Держа в руке конец капроновой бельевой веревки, Генка перебежал шоссе. Запретный знак, красная точка на белом снегу, лег на самой середине проезжей части, и веревка как будто пропала, стала невидимой. Две маленькие темные фигурки медленно, очень медленно ползли вверх по столбам. Поднимутся на какие-нибудь полметра — и отдыхают, откинувшись на веревку. И снова вверх.
— Давай! — наконец кричит Миша.
Тянут, натягивают веревку. Знак, лежавший на шоссе, дрогнул, легко стал стоймя и, колыхаясь, толчками стал подниматься в воздух. Оба мальчишки теперь тянули веревку что есть сил, двумя руками.
— Есть!
Веревка замотана, запутана, закреплена на каждом столбе. Вниз — не вверх, Миша и Генка соскальзывают по столбам в считанные секунды. А от моста уже поднимается тяжело нагруженная машина. Вот она показалась на шоссе. Но ребят не видно, только запретный знак чуть-чуть покачивается на невидимой нити.
Все, что происходило дальше, троица наблюдала из-за сугроба, фыркая и толкая друг друга в бока. Они видели, как машина остановилась, не доезжая нескольких метров до запретного знака, как шофер вылез из кабины и в полном одиночестве произнес короткую, но выразительную речь, не особенно стесняясь в выражениях по адресу головотяпов, перекрывших такой важный участок пути. Как машина попыталась развернуться, но не смогла и стала пятиться к мосту. Как свернула она с шоссе на еле заметную боковую дорогу, по которой никто в эту зиму не ездил. Как свернула вслед за ней нарядная «волга» и тут же завязла в снегу.
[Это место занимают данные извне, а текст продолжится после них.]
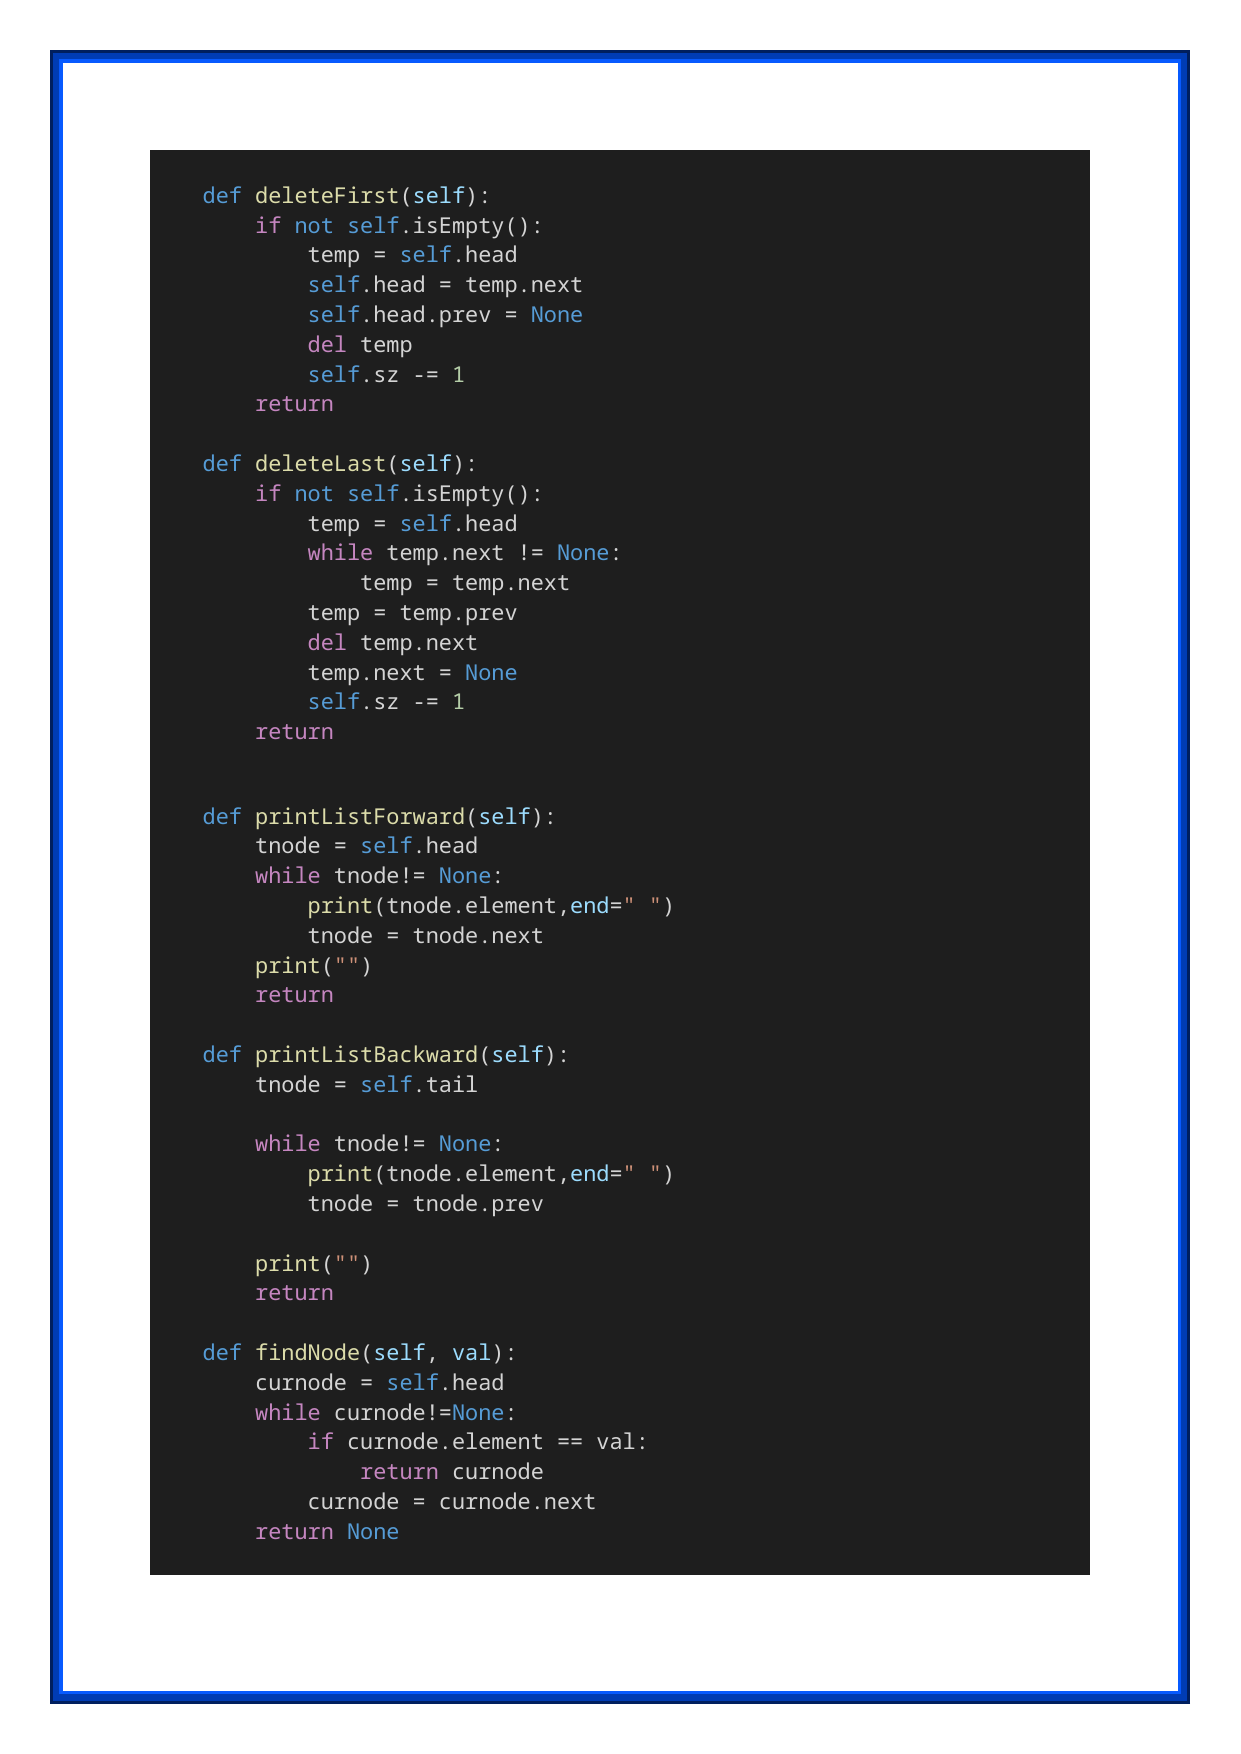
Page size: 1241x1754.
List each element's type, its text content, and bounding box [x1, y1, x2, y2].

text curnode = self.head [150, 1367, 1090, 1396]
text while curnode!=None: [150, 1396, 1090, 1426]
text while temp.next != None: [150, 537, 1090, 567]
text def deleteLast(self): [150, 448, 1090, 478]
text tnode = self.head [150, 830, 1090, 860]
text temp.next = None [150, 656, 1090, 686]
text print(tnode.element,end=" ") [150, 1158, 1090, 1188]
text temp = temp.prev [150, 597, 1090, 627]
text temp = self.head [150, 507, 1090, 537]
text self.head.prev = None [150, 299, 1090, 329]
text while tnode!= None: [150, 860, 1090, 890]
text tnode = tnode.next [150, 920, 1090, 949]
text def findNode(self, val): [150, 1337, 1090, 1367]
text print("") [150, 1247, 1090, 1277]
text temp = self.head [150, 239, 1090, 269]
text if not self.isEmpty(): [150, 209, 1090, 239]
text return None [150, 1516, 1090, 1545]
text if curnode.element == val: [150, 1426, 1090, 1456]
text self.sz -= 1 [150, 686, 1090, 716]
text del temp [150, 329, 1090, 358]
text if not self.isEmpty(): [150, 478, 1090, 507]
text tnode = tnode.prev [150, 1188, 1090, 1218]
text tnode = self.tail [150, 1069, 1090, 1098]
text self.sz -= 1 [150, 358, 1090, 388]
text return [150, 716, 1090, 746]
text def deleteFirst(self): [150, 180, 1090, 209]
text def printListBackward(self): [150, 1039, 1090, 1069]
text return [150, 388, 1090, 418]
text del temp.next [150, 627, 1090, 656]
text print("") [150, 949, 1090, 979]
text return curnode [150, 1456, 1090, 1486]
text while tnode!= None: [150, 1128, 1090, 1158]
text temp = temp.next [150, 567, 1090, 597]
text return [150, 979, 1090, 1009]
text return [150, 1277, 1090, 1307]
text curnode = curnode.next [150, 1486, 1090, 1516]
text self.head = temp.next [150, 269, 1090, 299]
text print(tnode.element,end=" ") [150, 890, 1090, 920]
text def printListForward(self): [150, 801, 1090, 830]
Запретный знак действовал безотказно.
Подходили все новые машины. Вереница их росла. Перед мостом, на мосту и за мостом все гудело, рычало моторами, негодовало на задержку. Кто-то тянул трос, собирался вытаскивать засевшую в снегу «волгу». Кто-то бежал к будке телефона-автомата.
Нечего было и думать о том, чтобы снять «кирпич». Свою идею Миша объяснил приятелям так: они вывешивают знак часика на два, катаются с горы, а потом убирают свой волшебный красно-белый круг куда-нибудь подальше до следующего раза. Удобно и просто.
Но случилось нечто непредвиденное. Мальчики никак не ожидали такого затора, скопления машин. Когда они увидели всех этих раздосадованных, разгневанных, распаренных напрасной беготней взрослых людей, и не каких-нибудь там отдыхающих в санатории, а занятых делом, у которых каждая минута явно была на счету, — у них зашевелились смутные мысли о том, что и грузы в кузовах машин тоже, по всей вероятности, не пустяковые, что кто-то ждет эти грузы и что вообще они, Миша, Генка и Валера, непростительным образом сорвали целую уйму не очень понятных, но важных и нужных взрослых дел.